「修士論文要旨」
さる1月9日に提出した修士論文は、4万字以上ありますので、とてもこの場で公開できるものではありませんが、要旨は下記の通りです。
社会科学研究科紀要『ソシオ サイエンス』第15号 2009年 掲載(750字程度)
【修士論文要旨】
「『公務員の身分保障』に関する一考察」
−「分限処分」について−
指導教員 後藤 光男 教授
要旨
わが国の一般職の公務員には身分保障があるため、私企業労働者と比較した場合には、解雇されにくいと一般的にいわれている。それは、たとえば下記のような新聞記事によってもその一端をみることができる。

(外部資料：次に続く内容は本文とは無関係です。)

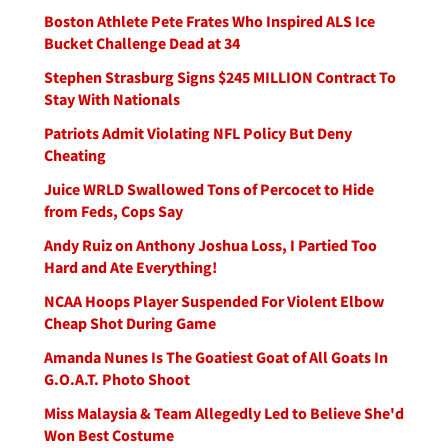
Boston Athlete Pete Frates Who Inspired ALS Ice
Bucket Challenge Dead at 34
Stephen Strasburg Signs $245 MILLION Contract To
Stay With Nationals
Patriots Admit Violating NFL Policy But Deny
Cheating
Juice WRLD Swallowed Tons of Percocet to Hide
from Feds, Cops Say
Andy Ruiz on Anthony Joshua Loss, I Partied Too
Hard and Ate Everything!
NCAA Hoops Player Suspended For Violent Elbow
Cheap Shot During Game
Amanda Nunes Is The Goatiest Goat of All Goats In
G.O.A.T. Photo Shoot
Miss Malaysia & Team Allegedly Led to Believe She'd
Won Best Costume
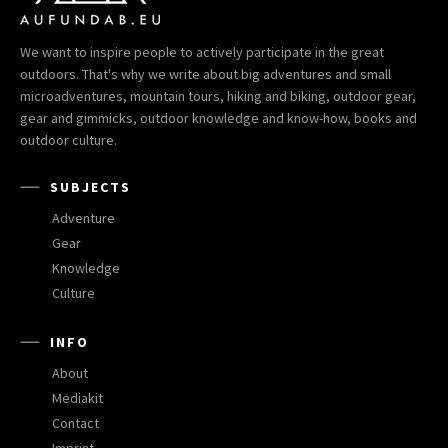
We want to inspire people to actively participate in the great
outdoors. That's why we write about big adventures and small
microadventures, mountain tours, hiking and biking, outdoor gear,
gear and gimmicks, outdoor knowledge and know-how, books and
outdoor culture.
SUBJECTS
Adventure
Gear
Knowledge
Culture
INFO
About
Mediakit
Contact
Imprint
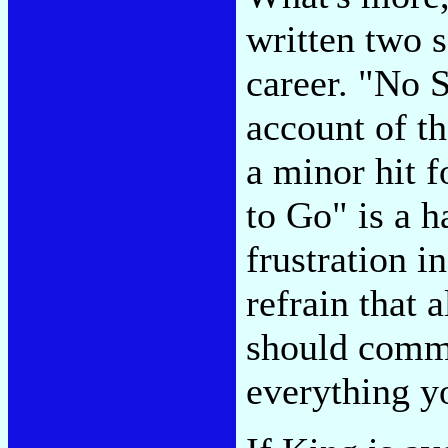
written two 
career. "No 
account of t
a minor hit 
to Go" is a h
frustration i
refrain that 
should commi
everything y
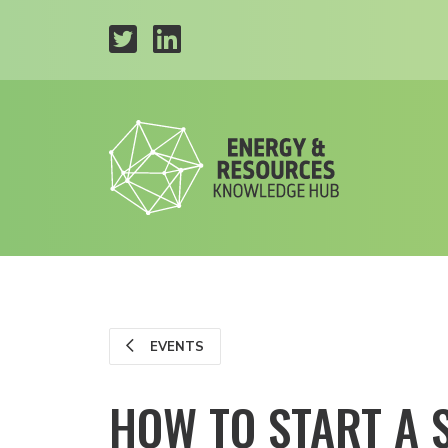
EVENTS
HOW TO START A 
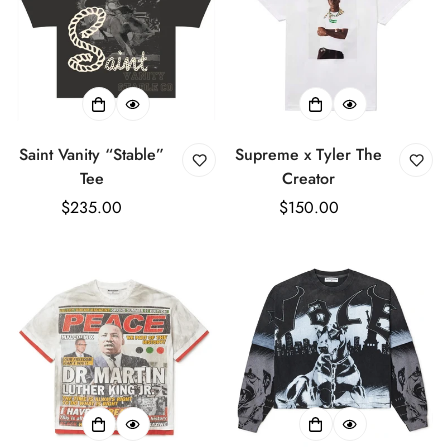
Saint Vanity “Stable”
Supreme x Tyler The
Tee
Creator
Regular
$235.00
Regular
$150.00
price
price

「逆風満帆」[朝日:2008.6.14朝]に、『公務員は意に反して辞めさせられることはない』との記述があり、作家で精神科医のなだいなだ氏は、下記のコメントを寄せていた。『社会全体がぎすぎすした雰囲気になる中で、安定して恵まれた地位にいる公務員』[朝日:2008.6.22朝、千葉版]
公務員を律する国家公務員法、地方公務員法では、公務員の身分に関する分限を扱った条文においては、次のように記されている。
国家公務員法78条 職員が、左の各号の一に該当する場合においては、人事院規則の定めるところにより、その意に反して、これを降任し、又は免職することができる。
一 勤務実績がよくない場合
二 心身の故障のため、職務の遂行に支障があり、又はこれに堪えない場合
三 その他その官職に必要な適格性を欠く場合
四 官制若しくは定員の改廃又は減少により廃職又は過員を生じた場合
(地方公務員法28条は、文言に異同はあるものの、同条と同趣旨のものである)
上記の条文を読む限りでは、先ほどの新聞記事とは齟齬が生じているようにも考えられるが、上記公務員法では、どのような場合に、公務員に対して分限免職処分を行なうのかを、判例をもとに考える。
それによって、公務員法は、公務員の身分保障をどのように規定してきたのかを明確にさせたい。
併せて、公務員の任用と、それが公務員の身分保障に与える影響に関しても考えを進めることによって、公務員の身分が保障されるのであれば、なぜ保障しなければならないのかを本論分において考える。